AMY GOODMAN: Senator Orrin Hatch of Utah, a Republican, on the floor of the Senate, defending Alberto Gonzales to be confirmed as Attorney General.

[break]

AMY GOODMAN: We turn now to the Democratic response, or at least a Democratic Senator, Ted Kennedy’s, response, on the confirmation of Alberto Gonzales as Attorney General.

SENATOR EDWARD KENNEDY: Mr. President, this is one of the most important votes the Senate will take this year. The issue raised by Mr. Gonzales’s nomination go to the heart of what America stands for in the world, and the fundamental values that define us as a nation. Our commitments to individual dignity, our respect for the rule of law, and our reputation around the world as a beacon for human rights, not as a violator of human rights. President Bush said it well in his inaugural address last month, "From the day of our founding we have proclaimed that every man and woman on this earth has rights, and dignity and matchless value, because they bear the image of the maker of heaven and earth." The world is watching to see in our actions match our rhetoric.

How can the Senate possibly approve the nomination of Mr.

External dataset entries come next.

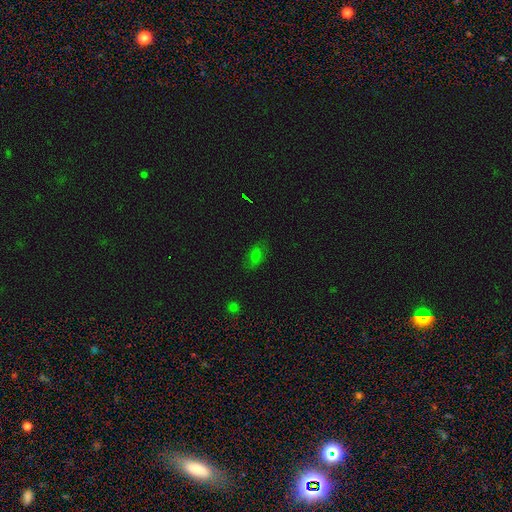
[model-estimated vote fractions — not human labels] smooth 58%, star or artifact 22%, featured or disk 19%. Down the decision tree: how rounded — in between (82%); merging — none (77%).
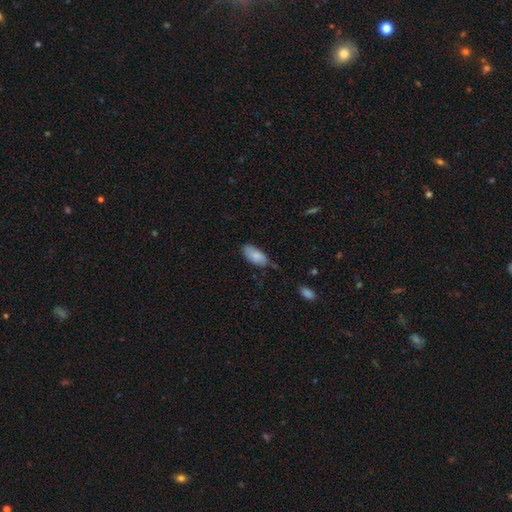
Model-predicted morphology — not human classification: type=smooth (84%); roundness=in between (92%); merging=none (64%).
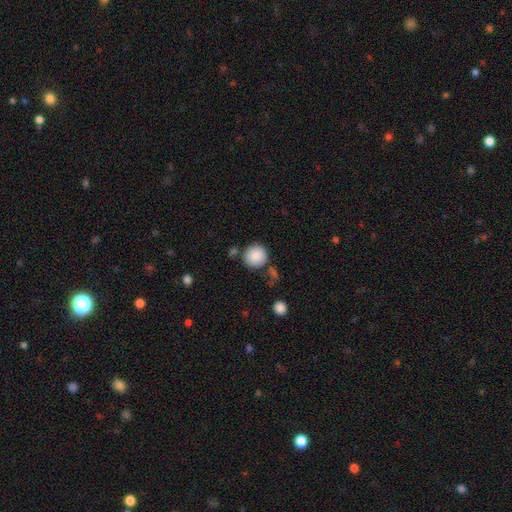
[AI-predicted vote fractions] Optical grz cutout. It shows a smooth galaxy with no disk features (87%) that is round (93%). Merging: none (79%).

Gonzales as attorney general of the United States, the official who symbolizes our respect for the rule of law, when Mr. Gonzales is the official in the Bush administration who, as the White House Counsel, advised the President that torture was an acceptable method of interrogation in Afghanistan, Guantanamo and Iraq? Torture is contrary to all that we stand for as Americans. It violates our basic values. It’s alien to our military’s longstanding rules and tradition. We send our men and women in the armed services into battle to stop torture in other countries, not to participate in it themselves. These values did not change or become less relevant after 9/11. Americans did not resolve to set aside our values or the Constitution after those vicious attacks. We didn’t decide as a nation to stoop to the level of the terrorists. To the contrary, Americans have been united in their belief an essential part of winning the war on terrorism and protecting the country for the future is safeguarding the ideals and values that America stands for here at home and around the world.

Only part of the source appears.